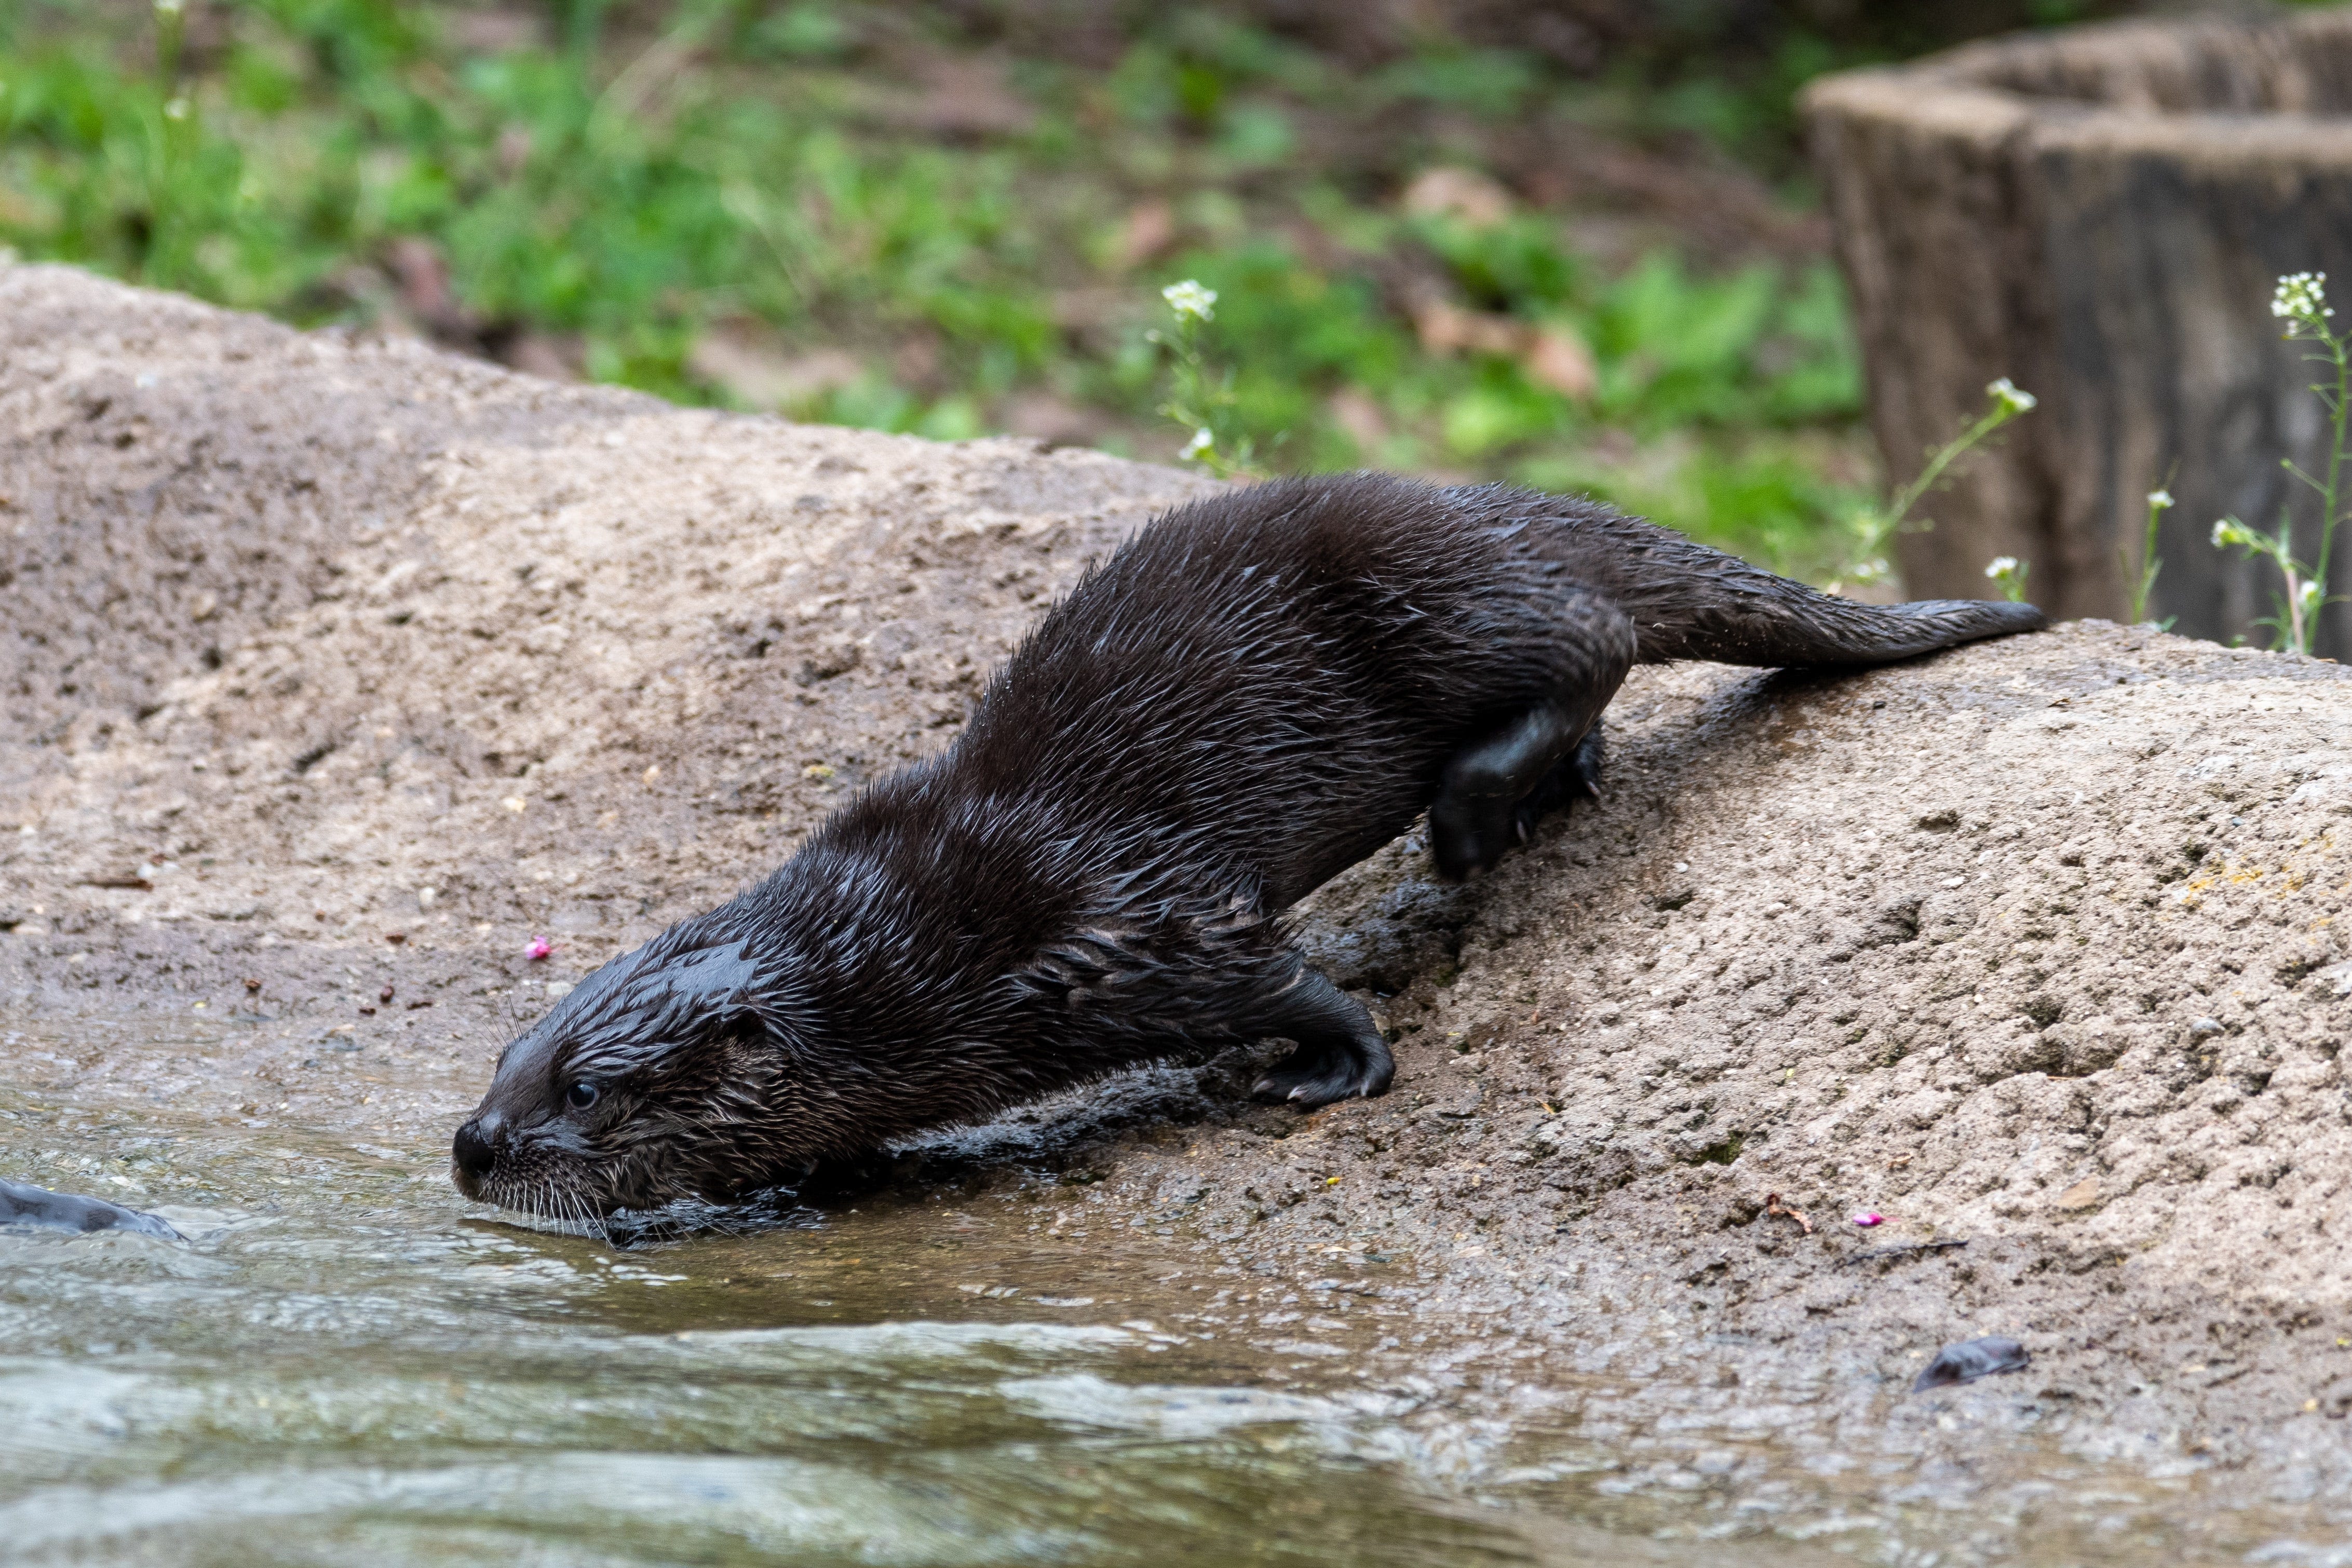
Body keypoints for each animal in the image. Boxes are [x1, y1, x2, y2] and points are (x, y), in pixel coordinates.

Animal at [449, 475, 2032, 1222]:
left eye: (585, 1092)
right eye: (509, 1056)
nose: (472, 1145)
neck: (906, 958)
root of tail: (1504, 507)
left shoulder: (1121, 937)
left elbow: (1282, 980)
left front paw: (1337, 1069)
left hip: (1437, 602)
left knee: (1594, 639)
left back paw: (1475, 816)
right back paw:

★ ★ ★ ★ ★ ★ ★

_What you should do_.
Print, with pictures removed, exactly the lines of the records above from the top through the line containing "left elbow: (1282, 980)".

_Answer space_.
Body keypoints for each animal in the image. Boxes are [x1, y1, x2, y2] and points are (x, y), in pixel coordinates.

Animal at [449, 475, 2032, 1222]:
left eye: (585, 1092)
right eye: (509, 1056)
nose: (472, 1145)
neck: (906, 958)
root of tail: (1504, 507)
left shoulder: (1121, 937)
left elbow: (1282, 980)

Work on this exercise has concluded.